À compter du 1er août, les règles de rémunération des principaux livrets réglementés évoluent : le Livret A et le LDDS voient leur taux passer de 1,5 % à 1,7 %. Le livret jeune bénéficie désormais d'un taux minimal fixé à 1,7 %, les banques pouvant toutefois proposer un niveau supérieur à leur clientèle. Le Livret d'épargne populaire (LEP) reste inchangé à 2,5 %.
« Pourquoi le taux du Livret A augmente le 1er août et pas celui du LEP ? »
Comparaison et règles à connaître
Il est utile de replacer ces niveaux les uns par rapport aux autres : le LEP rémunère toujours plus que le Livret A, mais l'écart se réduit. Le LEP est désormais supérieur de 0,8 point au Livret A, contre 1 point précédemment. Toutefois, la réglementation prévoit un différentiel minimal : la rémunération du LEP reste au-delà du minimum fixé, soit +0,5 point par rapport au Livret A.
- Livret A : 1,7 % (au lieu de 1,5 %)
- LDDS : 1,7 %
- Livret jeune : taux minimum 1,7 %, possible plus élevé selon banques
- LEP : 2,5 % (inchangé)
- CEL : 1,25 % brut au 1er août (intérêts soumis aux cotisations sociales et à l'impôt sur le revenu pour les CEL ouverts depuis 2018)
| Produit | Taux au 31/07 | Taux au 01/08 |
|---|---|---|
| Livret A | 1,5 % | 1,7 % |
| LDDS | 1,5 % | 1,7 % |
| Livret jeune | variable | Taux min. 1,7 % |
| LEP | 2,5 % | 2,5 % |
| CEL | — | 1,25 % brut |
Ce que cela change pour l'épargnant
Sur la marge, la hausse du Livret A et du LDDS reste modeste : +0,2 point. Sur un capital placé, l'impact immédiat sur le pouvoir d'achat des intérêts est limité, mais symbolique : cela marque une inflexion de la politique de rémunération des livrets réglementés.

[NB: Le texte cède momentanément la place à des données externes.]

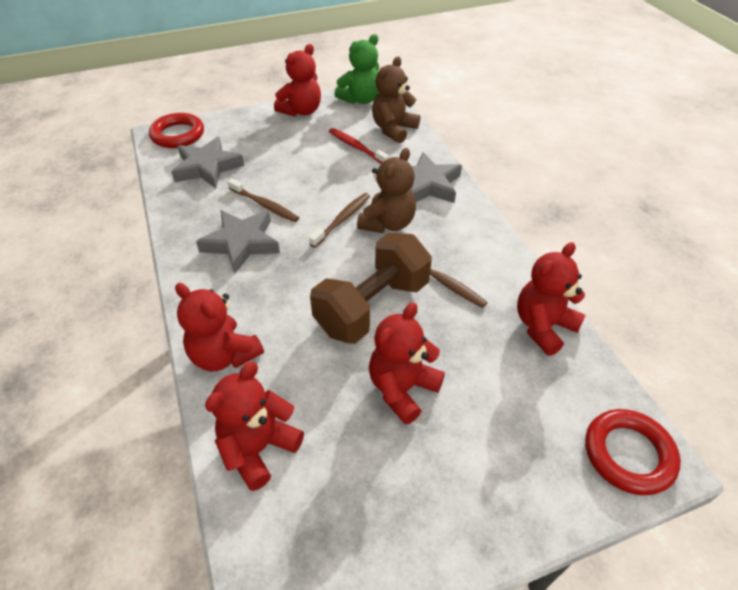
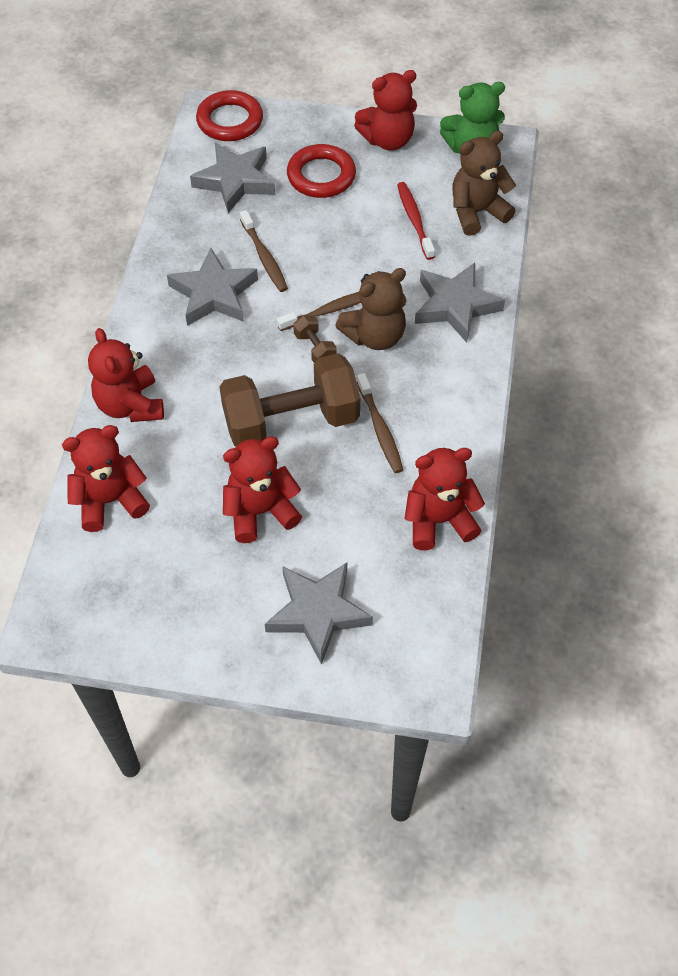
camera: 30 degrees right, 10 degrees up
(350, 249) = (315, 348): none -> brown dumbbell
(519, 451) = (317, 613): none -> grey star
(628, 454) = (410, 665): red ring -> red ring (321, 176)

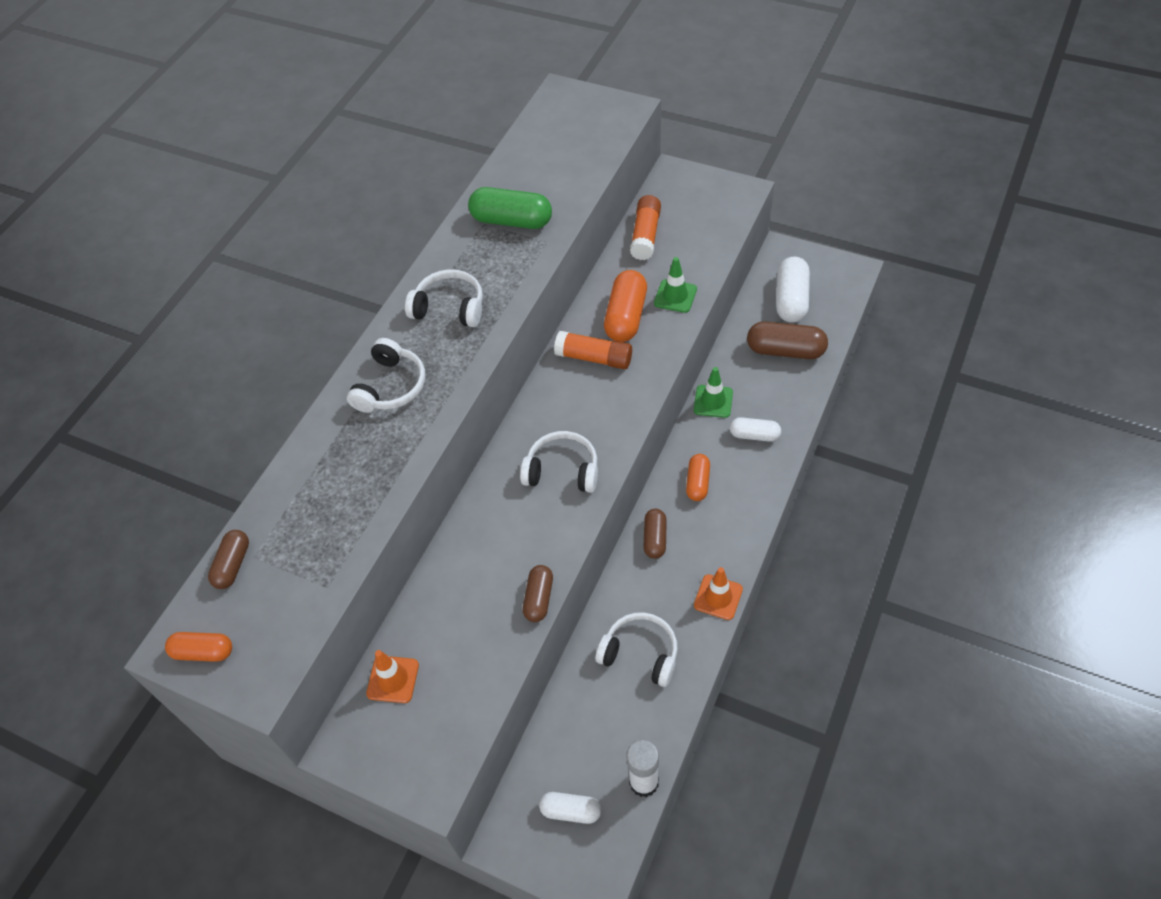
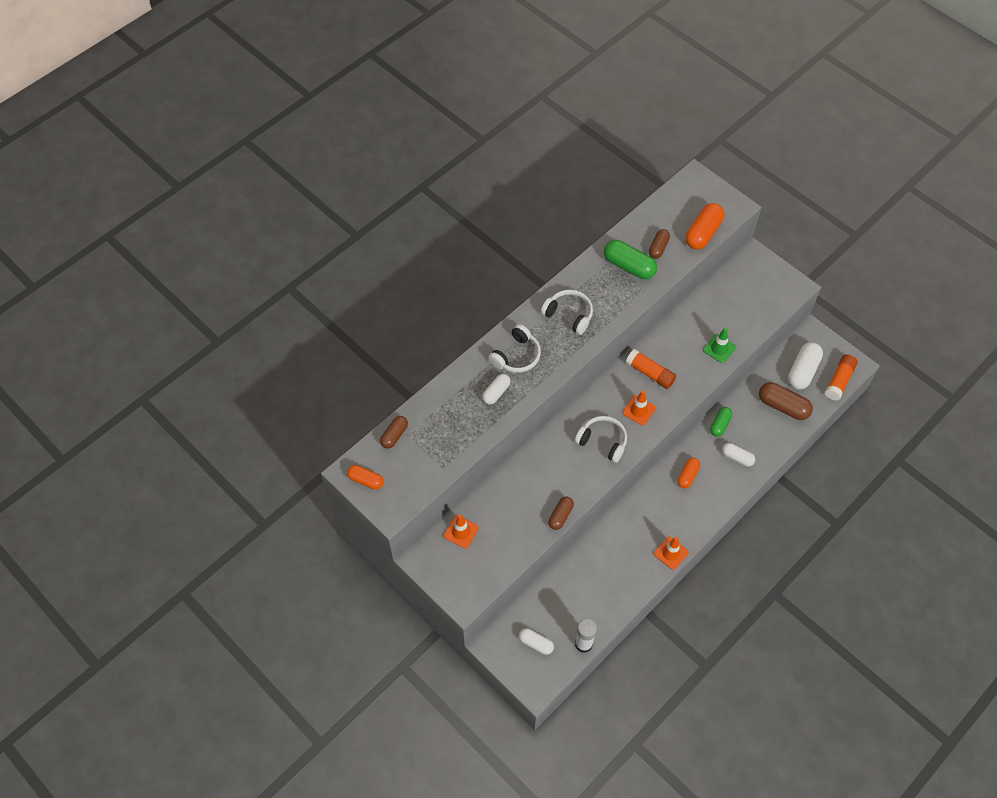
camera: 15 degrees right, 5 degrees up
(376, 447) = (496, 392): none -> white capsule
(597, 411) = (639, 410): none -> orange traffic cone
(626, 317) = (681, 352): orange capsule -> orange capsule (703, 233)
(640, 653) = (610, 569): white headphones -> none
(646, 235) = (717, 297): orange glue stick -> orange glue stick (839, 381)
(655, 538) = (646, 502): brown capsule -> brown capsule (658, 248)
(713, 401) = (720, 424): green traffic cone -> green capsule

Pour les détenteurs d'un LEP, l'avantage reste réel, avec une rémunération nettement supérieure au Livret A. Le livret jeune voit son plancher aligné sur le Livret A, ce qui protège les adolescents et jeunes adultes contre une baisse de rémunération ; les banques peuvent toutefois mieux valoriser ce public avec des offres commerciales.
Arbitrages possibles et limites
Ces ajustements ne modifient pas fondamentalement la hiérarchie des produits liquides : le Livret A et le LDDS demeurent des placements défensifs, disponibles et exonérés d'impôt. Le LEP reste la solution la plus rémunératrice pour les ménages éligibles, mais il est soumis à conditions de ressources. Le CEL, avec son taux brut de 1,25 %, conserve un statut particulier : ses intérêts sont imposables pour les comptes ouverts depuis 2018 et assujettis aux prélèvements sociaux, ce qui réduit son attractivité nette.
Contexte et conséquences macroéconomiques
Cette série de revalorisations s'inscrit dans un contexte de recalibrage des taux de court terme et d'inflation : les ajustements réglementaires des livrets reflètent la volonté d'ancrer les rémunérations au plus près des conditions économiques. Pour les banques, une hausse modérée du taux du Livret A peut aussi peser sur le coût des ressources, même si la progression reste contenue. Pour les ménages, il s'agit d'un signal : l'épargne défensive retrouve un peu de rendement, sans pour autant concurrencer les placements à taux plus élevés ou les produits investis en actions.
Enfin, ces mesures coïncident avec d'autres changements attendus en août (impôt sur le revenu, taxe foncière, évolution des prix de l'énergie, versements de prestations familiales), autant d'éléments à prendre en compte dans la gestion du budget des ménages au cours des prochaines semaines.